- **REQUEST**:
From the entries, copy each line that includes "Sabas".

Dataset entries

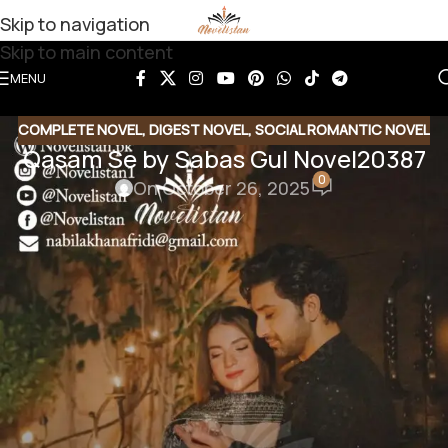
Skip to navigation
Skip to main content
MENU
COMPLETE NOVEL
,
DIGEST NOVEL
,
SOCIAL ROMANTIC NOVEL
Qasam Se by Sabas Gul Novel20387
0
On October 26, 2025
Share this Novel
Share QR
Share Link
Copy Code
Qasam Se by Sabas Gul
Digest Novel| Social Romantic Novel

- **RESULT BELOW**:
Qasam Se by Sabas Gul Novel20387
Qasam Se by Sabas Gul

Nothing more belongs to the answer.